Tenho tendência ao ócio. Deito no sofá e espero que os deuses sussurrem dois versos em meus ouvidos ou ao menos gritem: Gooooool! O sociólogo Domenico de Masi diz que ficar de papo para o ar, em contemplação, não é ociosidade, mas um estado mental que integra trabalho, estudo e lazer. Ele chama isso de processo de criação. Eu chamo de vagabundagem.
Quando me atrevo a um passeio no centro de Curitiba, onde moro, sou como Abracurcix, o líder dos gauleses irredutíveis que resistem ao domínio romano: tenho medo que o céu caia sobre minha cabeça. Ou ao menos um pedaço dele. Não faz muito, um pintor de paredes deixou escorregar uma lata de tinta e quase me acertou. Depois disso, comecei a prestar atenção ao apocalipse à minha volta.
O pintor de paredes deveria se chamar Sísifo, o rei da mitologia grega que foi condenado a empurrar uma pedra até o topo da montanha para depois vê-la rolar para baixo continuamente. Um comerciante o contratou para cobrir a pichação nos muros da loja e ele faz isso a cada dez ou quinze dias. Em vão.

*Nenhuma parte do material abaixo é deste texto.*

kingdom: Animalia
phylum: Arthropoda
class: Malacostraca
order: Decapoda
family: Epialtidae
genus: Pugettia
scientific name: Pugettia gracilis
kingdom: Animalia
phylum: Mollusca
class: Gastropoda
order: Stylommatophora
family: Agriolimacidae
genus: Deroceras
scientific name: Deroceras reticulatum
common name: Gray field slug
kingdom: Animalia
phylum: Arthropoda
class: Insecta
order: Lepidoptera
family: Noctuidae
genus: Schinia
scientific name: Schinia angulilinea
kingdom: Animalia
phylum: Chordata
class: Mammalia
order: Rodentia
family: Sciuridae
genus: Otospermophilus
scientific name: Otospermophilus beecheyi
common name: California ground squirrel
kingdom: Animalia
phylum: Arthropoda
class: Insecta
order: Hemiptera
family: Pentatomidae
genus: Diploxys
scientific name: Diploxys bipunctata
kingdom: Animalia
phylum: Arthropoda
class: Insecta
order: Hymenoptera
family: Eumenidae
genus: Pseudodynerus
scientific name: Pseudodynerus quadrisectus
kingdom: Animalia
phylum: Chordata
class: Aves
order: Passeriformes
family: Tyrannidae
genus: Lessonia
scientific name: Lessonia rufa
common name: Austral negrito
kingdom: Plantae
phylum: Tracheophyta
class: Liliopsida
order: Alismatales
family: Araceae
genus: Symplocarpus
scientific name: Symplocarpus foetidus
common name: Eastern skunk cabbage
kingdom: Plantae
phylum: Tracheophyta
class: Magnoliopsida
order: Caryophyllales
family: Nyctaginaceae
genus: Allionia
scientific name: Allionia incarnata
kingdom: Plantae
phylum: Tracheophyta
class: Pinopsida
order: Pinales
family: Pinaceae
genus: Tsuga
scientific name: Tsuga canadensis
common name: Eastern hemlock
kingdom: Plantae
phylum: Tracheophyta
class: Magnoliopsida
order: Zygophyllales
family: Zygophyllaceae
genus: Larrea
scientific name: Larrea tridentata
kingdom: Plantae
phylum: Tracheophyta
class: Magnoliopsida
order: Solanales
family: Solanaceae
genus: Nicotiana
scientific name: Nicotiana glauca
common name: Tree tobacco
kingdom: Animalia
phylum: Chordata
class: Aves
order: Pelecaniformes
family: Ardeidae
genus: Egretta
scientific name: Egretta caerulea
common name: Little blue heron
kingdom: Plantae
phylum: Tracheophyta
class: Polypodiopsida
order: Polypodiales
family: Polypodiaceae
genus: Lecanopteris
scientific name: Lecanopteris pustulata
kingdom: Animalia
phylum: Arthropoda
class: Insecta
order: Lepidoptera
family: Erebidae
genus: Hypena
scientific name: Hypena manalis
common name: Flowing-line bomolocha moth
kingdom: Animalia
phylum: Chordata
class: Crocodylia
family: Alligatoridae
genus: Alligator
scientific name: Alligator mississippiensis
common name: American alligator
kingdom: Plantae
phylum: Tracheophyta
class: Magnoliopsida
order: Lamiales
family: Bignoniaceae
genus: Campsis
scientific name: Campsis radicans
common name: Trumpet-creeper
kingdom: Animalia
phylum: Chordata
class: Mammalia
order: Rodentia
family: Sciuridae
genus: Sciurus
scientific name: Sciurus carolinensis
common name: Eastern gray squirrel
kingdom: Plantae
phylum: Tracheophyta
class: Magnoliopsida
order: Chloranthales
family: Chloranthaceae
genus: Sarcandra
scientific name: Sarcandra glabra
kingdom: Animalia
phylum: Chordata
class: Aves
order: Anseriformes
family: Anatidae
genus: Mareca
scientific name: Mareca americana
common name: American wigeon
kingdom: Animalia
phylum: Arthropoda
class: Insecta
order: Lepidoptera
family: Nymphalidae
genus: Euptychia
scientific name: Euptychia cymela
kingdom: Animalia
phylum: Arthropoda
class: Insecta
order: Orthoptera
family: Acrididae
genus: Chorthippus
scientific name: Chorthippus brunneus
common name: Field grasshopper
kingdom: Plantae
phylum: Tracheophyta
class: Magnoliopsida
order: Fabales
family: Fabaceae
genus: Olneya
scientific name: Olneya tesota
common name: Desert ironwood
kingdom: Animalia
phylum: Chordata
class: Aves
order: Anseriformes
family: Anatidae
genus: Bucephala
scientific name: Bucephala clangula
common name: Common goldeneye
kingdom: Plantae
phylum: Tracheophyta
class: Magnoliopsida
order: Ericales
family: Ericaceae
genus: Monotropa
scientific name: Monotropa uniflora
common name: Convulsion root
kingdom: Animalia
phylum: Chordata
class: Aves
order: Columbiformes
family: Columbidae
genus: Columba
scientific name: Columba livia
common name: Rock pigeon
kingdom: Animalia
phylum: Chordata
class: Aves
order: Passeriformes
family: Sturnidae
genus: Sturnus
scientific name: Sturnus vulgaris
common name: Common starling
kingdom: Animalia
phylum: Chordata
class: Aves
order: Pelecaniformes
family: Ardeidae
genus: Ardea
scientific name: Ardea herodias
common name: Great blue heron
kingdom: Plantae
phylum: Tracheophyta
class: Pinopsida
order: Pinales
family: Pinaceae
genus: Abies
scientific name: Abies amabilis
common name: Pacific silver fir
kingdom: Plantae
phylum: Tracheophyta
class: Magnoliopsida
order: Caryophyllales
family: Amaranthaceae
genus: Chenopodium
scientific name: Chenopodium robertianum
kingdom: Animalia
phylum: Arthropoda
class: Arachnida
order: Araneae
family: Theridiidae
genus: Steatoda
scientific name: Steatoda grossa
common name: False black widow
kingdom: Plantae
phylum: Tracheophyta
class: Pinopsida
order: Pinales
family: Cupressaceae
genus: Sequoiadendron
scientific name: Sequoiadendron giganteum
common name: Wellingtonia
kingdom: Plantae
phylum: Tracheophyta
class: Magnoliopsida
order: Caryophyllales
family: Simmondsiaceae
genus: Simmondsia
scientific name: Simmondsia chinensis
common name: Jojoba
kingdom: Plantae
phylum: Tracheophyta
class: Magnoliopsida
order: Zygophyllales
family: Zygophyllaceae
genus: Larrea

Pichar já foi símbolo de transgressão e de protesto político. Hoje é só sujeira. O que significam aquelas garatujas? Para os não iniciados, absolutamente nada. Pietro Maria Bardi, que foi diretor do Masp, o Museu de Arte de São Paulo, ficou enfurecido com as pichações em monumentos públicos e saiu escrevendo sobre elas a palavra “M…”. Não foi uma boa ideia. Melhor teria feito se jogasse “M…” nos vândalos, como fazem os macacos no zoológico.
Foi em Paris, em maio de 1968, que os grafites ganharam status de arte política. Os slogans eram mesmo geniais: “É proibido proibir”, “A imaginação no poder”, “Sejam realistas, peçam o impossível”, “Não tome o elevador, tome o poder”. Não é surpreendente que nós, brasileiros, não tenhamos chegado nem perto disso no período light da ditadura, antes da decretação do AI-5 em dezembro daquele ano.
Ficamos no “Abaixo a ditadura” e no “Povo unido jamais será vencido”. Nada mais chinfrim. Em compensação, nos demos muito bem no terreno dos grafites apolíticos. De memória, lembro de dois: “Ulisses, ainda te espero. Assinado: Penélope” e “Marcinha, se nosso amor virou cinzas foi porque eu mandei brasa”. Este um símbolo de nossa avacalhação sexual. Diogo Mainardi diz que é a nossa contribuição para a história da humanidade. Aceito. Qualquer coisa que não seja o picho indecifrável das gangues de bairro. Para estas, eu jogo “M…”. Como faz o macaco do zoológico.
Marcus Gomes é jornalista e advogado. Escreve sobre política, direito, condomínios e assuntos do dia a dia.